You want the government to do something? All you need do is get yourself elected and figure out how to do what you want to do with what money you've got - just like everybody else in this world.
I disagree with the premise. We ask citizens to demonstrate some basic skills before driving our streets. We should also find a way to make sure voters have basic knowledge about America and the Constitution before they cast a vote. The last three and a half years have been a case study in what happens when stupid people vote.
Ignorance is more like a quality of democracy than anything added, but democracy isn't about wise decisions (besides who says what is wise?) it's about two far more important things: providing a check on state power, and giving some play to an individual's probable superiority in determining what THEY THEMSELVES want.
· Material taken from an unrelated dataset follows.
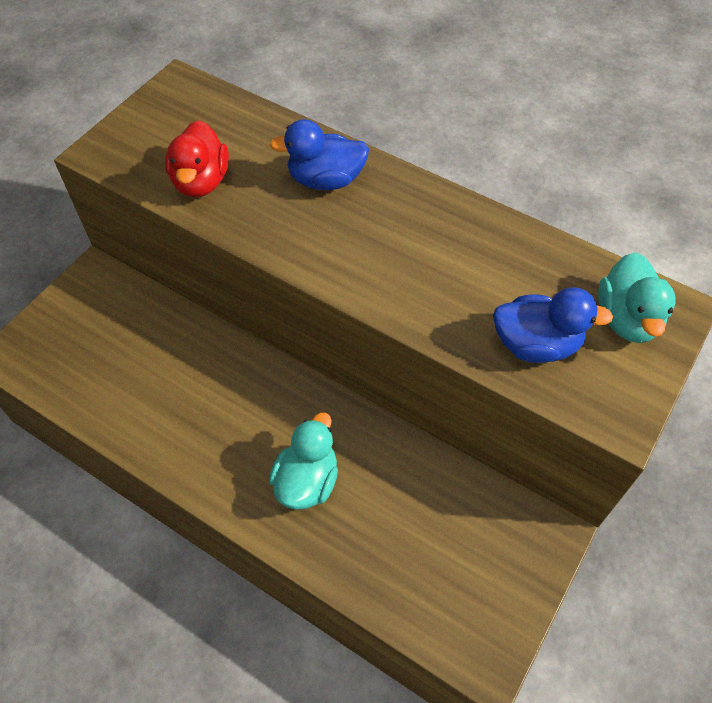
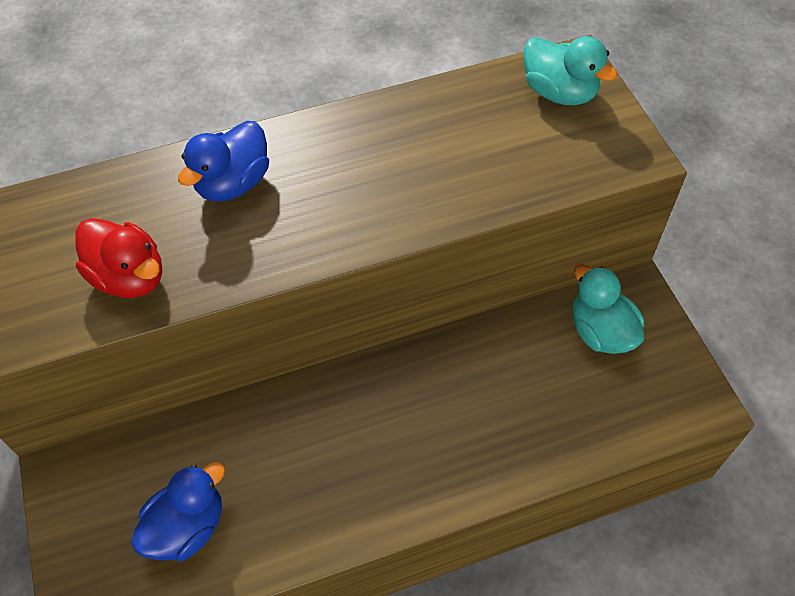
camera: 50 degrees left, 0 degrees up
turquoise duck [269,413,338,510] -> turquoise duck moved to [572,264,644,354]
blue duck [493,287,613,363] -> blue duck moved to [131,462,225,561]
Usually democracies have a lower level of internal and external violence and oppression, as individuals tend to share a common interest in avoiding those things being directed against themselves. Sometimes they even foster economic growth and personal liberty, icing on the cake.
Shorter Steve: Stupid people are going to vote against Obama because they don't realize all the nifty things he's done for them in the last 4 years. He's really a tax cutting peacenik - how could these stupid rubes not understand?
good article,learn more from this,thanks
Reminds me of an H.L. Mencken quote, "Democracy is the theory that the common people know what they want, and deserve to get it good and hard."
Best argument for that government which is closest (local) will govern best. We are more likely to smell thatwhich is in our neighborhood. Good case, also, for the republican form over the democratic. A filter on the will of the people provides the opportunity for examination of government's activities by a minority who might wish to challenge that corrupt government. I'll settle for what we have if we can do something about campaign finance (and I don't mean just those nasty old corporations).